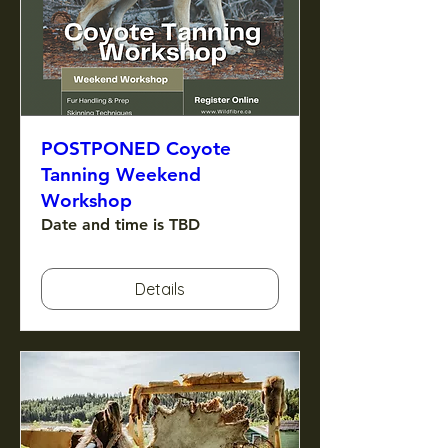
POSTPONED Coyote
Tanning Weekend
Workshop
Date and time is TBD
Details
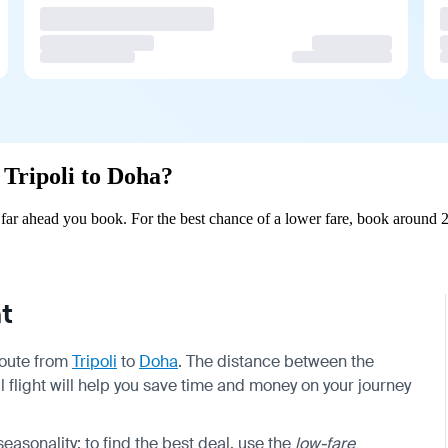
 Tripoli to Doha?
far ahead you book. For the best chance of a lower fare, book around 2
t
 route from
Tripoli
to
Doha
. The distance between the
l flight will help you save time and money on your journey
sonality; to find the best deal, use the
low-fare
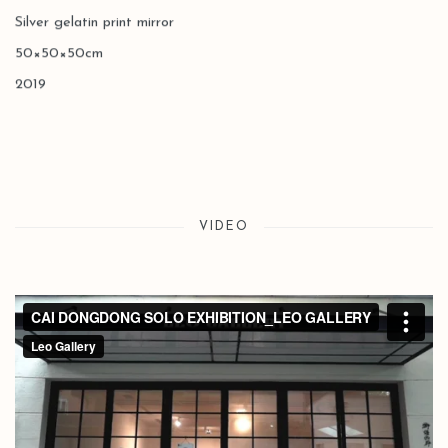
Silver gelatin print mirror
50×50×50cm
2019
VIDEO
-- -- --
• [Problem requirements] Pick out each line in the rows above that contains the string "time", treating uppercase and lowercase as different.

• [Reply to the exercise]
Date and time is TBD
l flight will help you save time and money on your journey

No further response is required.